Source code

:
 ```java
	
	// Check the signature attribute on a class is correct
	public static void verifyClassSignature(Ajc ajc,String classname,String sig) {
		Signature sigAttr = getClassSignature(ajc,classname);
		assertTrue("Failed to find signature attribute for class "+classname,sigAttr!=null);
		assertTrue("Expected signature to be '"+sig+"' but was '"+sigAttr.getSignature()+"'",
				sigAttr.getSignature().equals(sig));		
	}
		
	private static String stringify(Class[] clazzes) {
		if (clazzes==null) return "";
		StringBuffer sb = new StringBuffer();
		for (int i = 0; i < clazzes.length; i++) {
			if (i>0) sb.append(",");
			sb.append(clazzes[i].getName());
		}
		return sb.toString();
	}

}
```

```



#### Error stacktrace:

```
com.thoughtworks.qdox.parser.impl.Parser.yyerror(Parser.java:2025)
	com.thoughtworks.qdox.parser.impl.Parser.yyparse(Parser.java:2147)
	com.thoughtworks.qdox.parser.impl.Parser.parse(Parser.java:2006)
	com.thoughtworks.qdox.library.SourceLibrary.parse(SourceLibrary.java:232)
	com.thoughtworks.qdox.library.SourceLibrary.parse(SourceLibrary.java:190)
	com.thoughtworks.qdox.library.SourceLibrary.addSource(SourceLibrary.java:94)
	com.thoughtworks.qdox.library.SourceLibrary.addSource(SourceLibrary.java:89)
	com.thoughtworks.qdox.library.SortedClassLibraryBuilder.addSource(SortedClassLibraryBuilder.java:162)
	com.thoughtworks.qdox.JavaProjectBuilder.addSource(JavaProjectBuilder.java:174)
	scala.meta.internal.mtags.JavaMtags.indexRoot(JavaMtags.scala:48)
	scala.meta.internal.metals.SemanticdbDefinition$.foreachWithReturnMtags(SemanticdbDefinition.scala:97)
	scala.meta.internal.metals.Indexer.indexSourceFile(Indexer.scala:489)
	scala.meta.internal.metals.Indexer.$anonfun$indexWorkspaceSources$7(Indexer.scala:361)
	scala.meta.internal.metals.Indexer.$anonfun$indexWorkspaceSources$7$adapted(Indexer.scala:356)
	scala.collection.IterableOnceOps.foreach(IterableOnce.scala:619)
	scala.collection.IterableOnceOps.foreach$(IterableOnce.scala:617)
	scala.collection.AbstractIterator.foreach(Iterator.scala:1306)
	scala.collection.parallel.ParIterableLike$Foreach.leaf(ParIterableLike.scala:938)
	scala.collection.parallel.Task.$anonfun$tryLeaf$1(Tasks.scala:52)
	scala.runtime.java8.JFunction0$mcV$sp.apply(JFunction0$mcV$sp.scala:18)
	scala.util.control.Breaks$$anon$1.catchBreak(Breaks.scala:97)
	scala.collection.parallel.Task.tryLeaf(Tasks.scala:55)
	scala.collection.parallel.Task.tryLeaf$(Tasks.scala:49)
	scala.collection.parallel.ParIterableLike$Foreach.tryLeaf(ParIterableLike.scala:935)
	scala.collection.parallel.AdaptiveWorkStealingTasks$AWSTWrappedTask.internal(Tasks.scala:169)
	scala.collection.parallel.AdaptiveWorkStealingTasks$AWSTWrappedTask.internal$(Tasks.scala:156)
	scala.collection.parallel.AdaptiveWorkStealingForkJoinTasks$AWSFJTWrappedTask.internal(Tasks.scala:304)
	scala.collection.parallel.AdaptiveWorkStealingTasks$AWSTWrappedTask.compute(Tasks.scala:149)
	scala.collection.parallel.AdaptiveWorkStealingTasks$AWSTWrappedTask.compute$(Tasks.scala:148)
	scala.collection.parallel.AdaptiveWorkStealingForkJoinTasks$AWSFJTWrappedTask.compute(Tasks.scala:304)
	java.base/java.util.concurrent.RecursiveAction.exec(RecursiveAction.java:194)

**EXERCISE DESCRIPTION**
Could you filter the material above and copy each line that holds the word "Indexer"?

**WRITTEN RESPONSE**
	scala.meta.internal.metals.Indexer.indexSourceFile(Indexer.scala:489)
	scala.meta.internal.metals.Indexer.$anonfun$indexWorkspaceSources$7(Indexer.scala:361)
	scala.meta.internal.metals.Indexer.$anonfun$indexWorkspaceSources$7$adapted(Indexer.scala:356)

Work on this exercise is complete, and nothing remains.